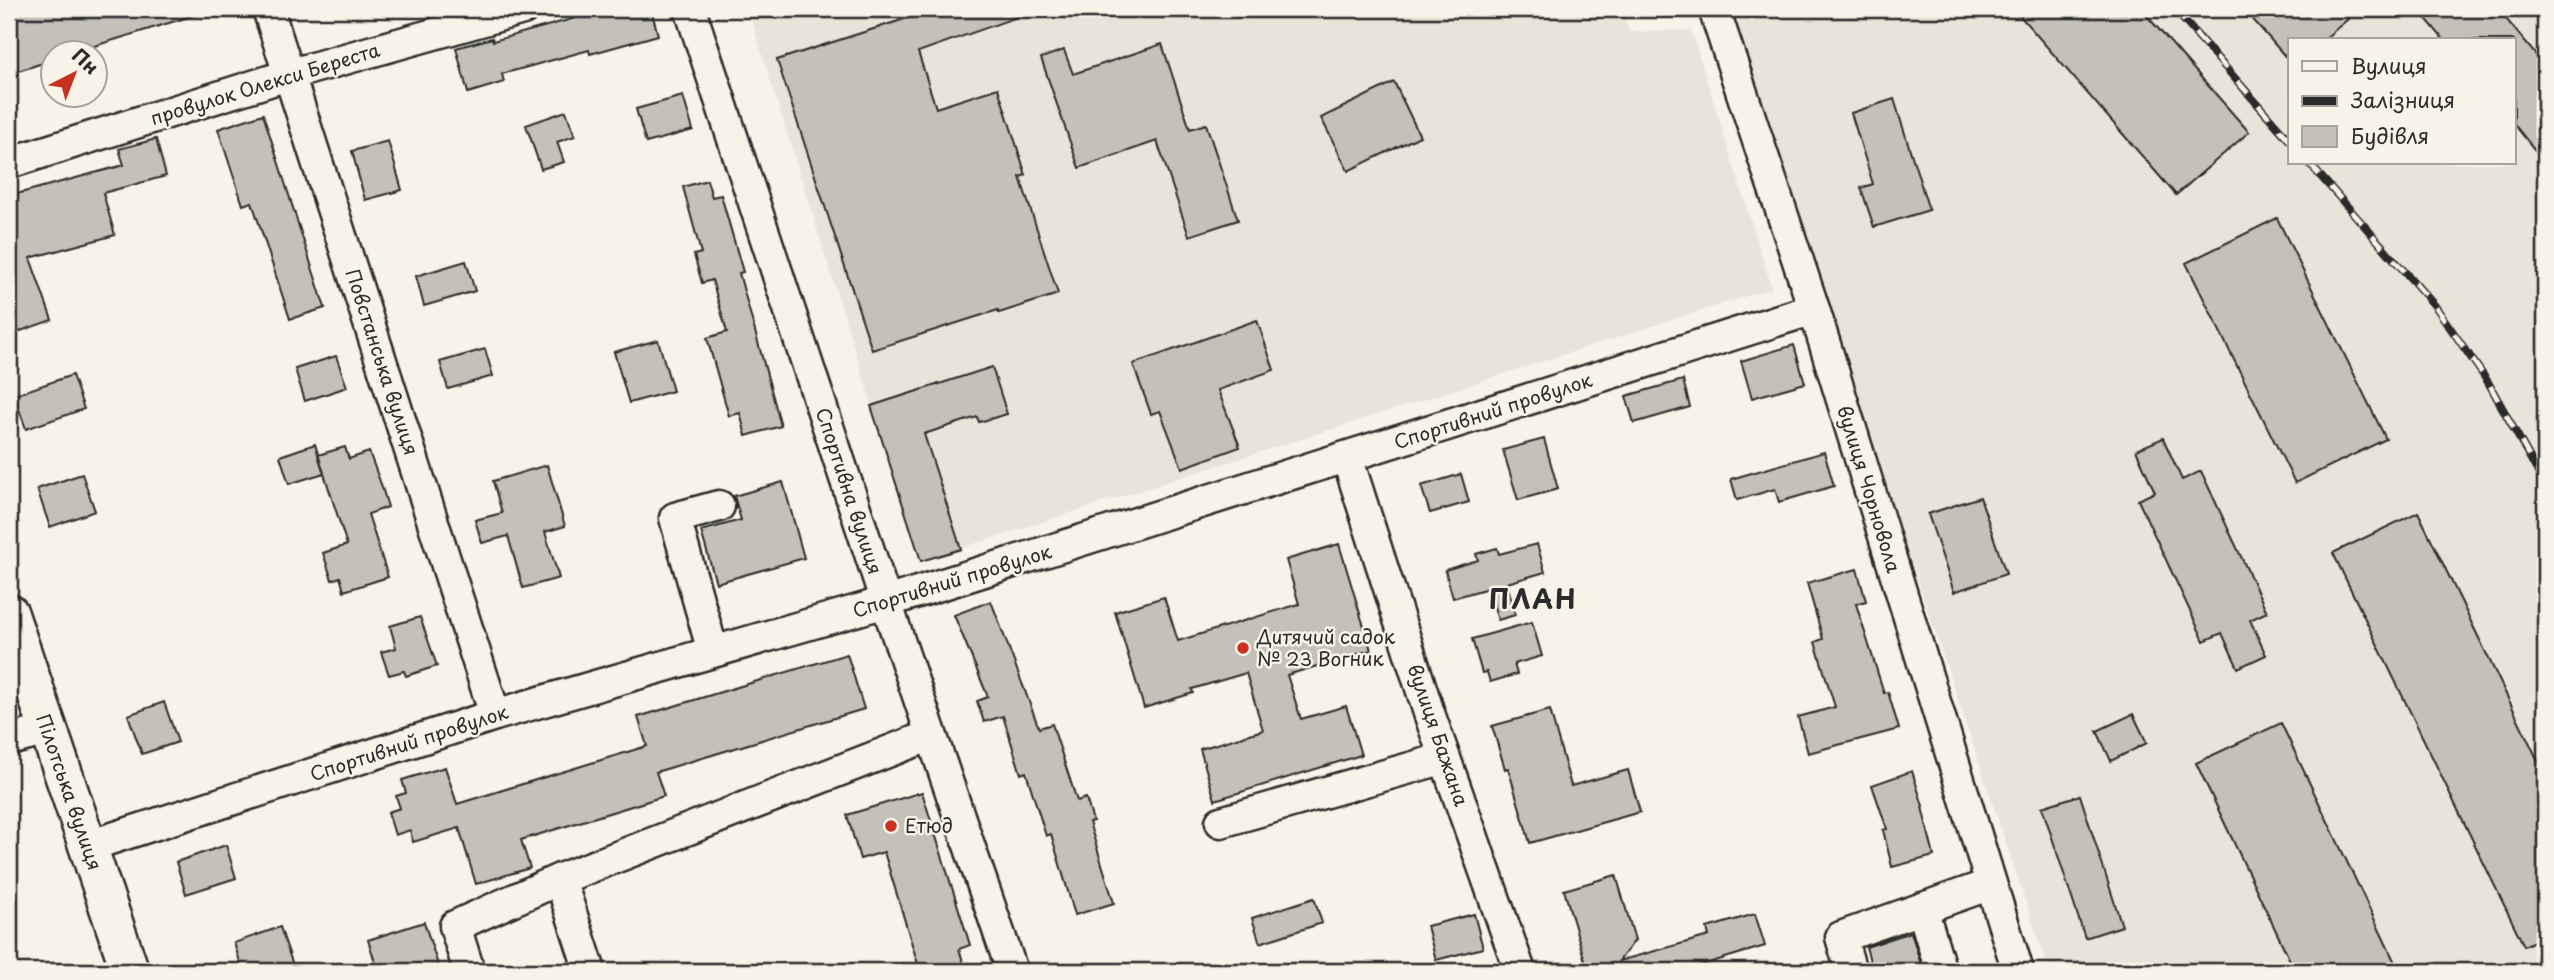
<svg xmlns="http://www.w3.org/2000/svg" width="2554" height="980" font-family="'Playpen Sans',sans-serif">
	<rect width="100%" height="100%" fill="#f7f3e8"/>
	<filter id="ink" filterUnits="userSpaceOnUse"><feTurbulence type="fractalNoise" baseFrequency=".0143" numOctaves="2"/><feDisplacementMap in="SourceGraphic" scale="14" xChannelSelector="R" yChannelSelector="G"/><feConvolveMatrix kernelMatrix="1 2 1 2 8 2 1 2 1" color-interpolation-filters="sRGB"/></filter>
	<g filter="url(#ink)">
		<path fill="#e8e4da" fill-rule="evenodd" d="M748,9H1596L1600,22L1623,15L1630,32L1691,30L1772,288L921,561Z
			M1726,9H2545V971H2049ZM2290,40H2514V163H2290Z"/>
		<path fill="#c4c1b9" stroke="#2b2b2b" stroke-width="2" d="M28,9H197L198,14L75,52H52V60L9,74V15Z
			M577,9H651L658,35L590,54L589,50L502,74L504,82L468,93L456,48L492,38L493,41L579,17Z
			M912,9H1031V12L918,52L936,108L998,88L1026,175L1020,177L1058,294L999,313L998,310L872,350L777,60L914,16Z
			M2014,9H2141L2249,132L2176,195Z
			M2244,9H2360L2323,40H2290V62Z
			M2418,9H2498L2545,66V163L2514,124V40H2444Z
			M1162,44L1190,129L1206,124L1238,220L1189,236L1157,141L1079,168L1041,58L1064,50L1073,74Z
			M1394,82L1420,136L1348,171L1321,118Z
			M683,96L693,130L646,143L636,109Z
			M1894,99L1929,210L1874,227L1861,188L1873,184L1851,113Z
			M566,111L575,136L557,142L564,162L541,169L526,125Z
			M263,114L325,308L290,319L252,202L243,205L218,129Z
			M156,139L166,176L103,193L115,235L30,258L52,320L9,335V196L124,165L119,149Z
			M388,141L402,190L365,200L352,151Z
			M707,180L712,197L721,195L743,272L739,273L781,426L746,436L740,413L729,416L707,338L727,332L712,280L702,283L694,255L701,253L683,187Z
			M2277,218L2386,439L2295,483L2186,263Z
			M466,261L475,291L424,306L416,276Z
			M1257,320L1274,370L1218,390L1240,447L1182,468L1160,411L1151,414L1133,364Z
			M658,340L673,391L629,403L614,352Z
			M1794,345L1805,383L1752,398L1741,361Z
			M485,349L493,376L448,389L440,362Z
			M336,356L347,387L305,401L295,369Z
			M992,367L1007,414L979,422L977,417L924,434L961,549L921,561L871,406Z
			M72,375L84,409L26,429L14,395Z
			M1683,380L1690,407L1634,423L1626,396Z
			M2163,438L2182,480L2201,471L2267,612L2250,620L2266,655L2238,668L2222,633L2204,641L2138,500L2155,492L2136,450Z
			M1544,439L1558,489L1518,500L1503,450Z
			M315,444L324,473L289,484L280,456Z
			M345,447L349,459L369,452L381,484L388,507L368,514L388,577L344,591L340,577L332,580L323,553L347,545L318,455Z
			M1824,452L1834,486L1779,502L1775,489L1737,500L1731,479Z
			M547,465L565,526L545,532L559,578L523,588L508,536L482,543L475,520L502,513L493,481Z
			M82,474L95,511L50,527L37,489Z
			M1461,474L1469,502L1430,513L1421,486Z
			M783,482L804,558L716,583L701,531L741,520L734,496Z
			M1980,497L2006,574L1954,592L1928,514Z
			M2418,512L2545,775V936L2524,946L2333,553Z
			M1339,544L1371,650L1287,675L1301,719L1346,706L1361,755L1215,800L1200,749L1263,730L1246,673L1192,689L1193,693L1144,708L1115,612L1164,597L1178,641L1299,604L1286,560Z
			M1537,544L1545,572L1507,583L1515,615L1498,620L1488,588L1453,598L1445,570L1478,560L1476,554L1497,548L1499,554Z
			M1857,569L1866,601L1856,604L1884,693L1888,692L1899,729L1808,753L1798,717L1835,707L1815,642L1823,639L1807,583Z
			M991,601L1039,728L1052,724L1077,801L1086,798L1093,821L1089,822L1114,903L1075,915L1051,834L1046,836L1026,772L1021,774L1003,716L984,722L977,701L988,697L954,615Z
			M420,617L437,666L406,676L404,671L389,675L381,652L396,648L390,626Z
			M1532,622L1542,656L1514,664L1517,674L1490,682L1487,672L1482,673L1472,639Z
			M847,654L864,709L656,772L664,796L521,840L530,868L476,884L459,828L413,842L410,830L395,835L388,812L400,808L396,796L406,793L402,780L445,767L457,804L647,746L638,717Z
			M164,702L178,742L142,754L128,715Z
			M1550,710L1571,786L1628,770L1640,812L1530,843L1508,768L1505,769L1492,726Z
			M2133,714L2147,743L2111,761L2097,731Z
			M2281,723L2399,971H2295L2196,763Z
			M1912,771L1923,806L1922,807L1934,856L1892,867L1883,830L1887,829L1872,785Z
			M922,792L970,945L959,949L966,971H920L884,852L860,859L847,815Z
			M2080,795L2122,926L2085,938L2042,807Z
			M226,845L236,878L186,894L176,862Z
			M1616,875L1635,940L1619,961L1709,936L1707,928L1755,914L1765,946L1692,968L1693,971H1588L1564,890Z
			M1314,898L1322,923L1260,943L1252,918Z
			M1474,914L1483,948L1436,960L1427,926Z
			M424,922L440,971H378L368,940Z
			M280,927L295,971H243L234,943Z
			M1911,932L1923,971H1873L1866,947Z"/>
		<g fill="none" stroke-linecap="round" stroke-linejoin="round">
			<g stroke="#2b2b2b" stroke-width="35">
				<path id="minor" d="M268,9L495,715
					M690,9L886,602L1012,971
					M1714,9L1814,309L2018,971
					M9,163L291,74L523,9
					M1347,457L1429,713L1520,971
					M713,652L675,518L719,506
					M9,740L48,730
					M1221,822L1445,758
					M88,846L495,715L886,602L1814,309
					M560,879L590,971
					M1922,908L1941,971
					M469,971L455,926L560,879L931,735
					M1851,971L1841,937L1991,884"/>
			</g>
			<g stroke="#2b2b2b" stroke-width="42">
				<path id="major" d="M9,613L130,971"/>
			</g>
			<use href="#minor" stroke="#f7f3e8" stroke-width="30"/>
			<use href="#major" stroke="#f7f3e8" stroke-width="37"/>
			<g stroke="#2b2b2b" stroke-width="8">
				<path id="rail" d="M2174,9L2290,141
					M2309,163L2435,306L2488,382L2545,485"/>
			</g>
			<use href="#rail" stroke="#f7f3e8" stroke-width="5" stroke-dasharray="16" stroke-linecap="butt"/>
		</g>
	</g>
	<g fill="#c8321e" stroke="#f7f3e8" stroke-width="2.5">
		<circle cx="1243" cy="648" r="7"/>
		<circle cx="891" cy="826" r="7"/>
	</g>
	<g text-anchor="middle" stroke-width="5" stroke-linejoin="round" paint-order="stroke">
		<g font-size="19" fill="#2b2b2b" stroke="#f7f3e8">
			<text transform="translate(265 84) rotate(-17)" y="7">провулок Олекси Береста</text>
			<text transform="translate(382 362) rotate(72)" y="7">Повстанська вулиця</text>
			<text transform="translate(1493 411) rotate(-18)" y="7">Спортивний провулок</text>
			<text transform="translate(1869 489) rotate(73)" y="7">вулиця Чорновола</text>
			<text transform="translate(849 491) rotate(72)" y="7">Спортивна вулиця</text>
			<text transform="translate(952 581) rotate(-17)" y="7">Спортивний провулок</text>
			<text transform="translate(1438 735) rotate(71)" y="7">вулиця Бажана</text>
			<text transform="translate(409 743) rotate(-18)" y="7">Спортивний провулок</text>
			<text transform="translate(69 792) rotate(71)" y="7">Пілотська вулиця</text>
		</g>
		<g font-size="19" fill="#2b2b2b" stroke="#f7f3e8" text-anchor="start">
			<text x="1257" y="644">Дитячий садок<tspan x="1257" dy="22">№ 23 Вогник</tspan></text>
			<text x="905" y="833">Етюд</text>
		</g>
		<g font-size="26" font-weight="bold" letter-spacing="2" fill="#2b2b2b" stroke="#f7f3e8">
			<text x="1533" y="609">ПЛАН</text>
		</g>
	</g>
	<rect width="2554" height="980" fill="none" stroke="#f7f3e8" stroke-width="35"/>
	<rect x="18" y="18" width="2519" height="945" fill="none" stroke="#2b2b2b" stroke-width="2.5" filter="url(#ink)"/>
	<rect x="2288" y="38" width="228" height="126" fill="#f7f3e8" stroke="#a5a39c" stroke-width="2"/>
	<rect x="2302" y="61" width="35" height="10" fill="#f7f3e8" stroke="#a5a39c" stroke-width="2"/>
	<text x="2351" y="74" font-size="21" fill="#2b2b2b">Вулиця</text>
	<rect x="2302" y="96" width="35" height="10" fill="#2b2b2b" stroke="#a5a39c" stroke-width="2"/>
	<text x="2351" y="108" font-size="21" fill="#2b2b2b">Залізниця</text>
	<rect x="2302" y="126" width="35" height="21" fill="#c4c1b9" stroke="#a5a39c" stroke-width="2"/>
	<text x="2351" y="144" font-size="21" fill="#2b2b2b">Будівля</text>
	<g transform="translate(74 74) rotate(42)"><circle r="33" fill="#f7f3e8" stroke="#a5a39c" stroke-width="2"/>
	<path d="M0-5L12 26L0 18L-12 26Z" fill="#c8321e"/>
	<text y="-10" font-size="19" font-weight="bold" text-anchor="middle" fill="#2b2b2b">Пн</text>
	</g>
</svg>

※

State the number of lines in the records that include the string "middle", without any other words.

2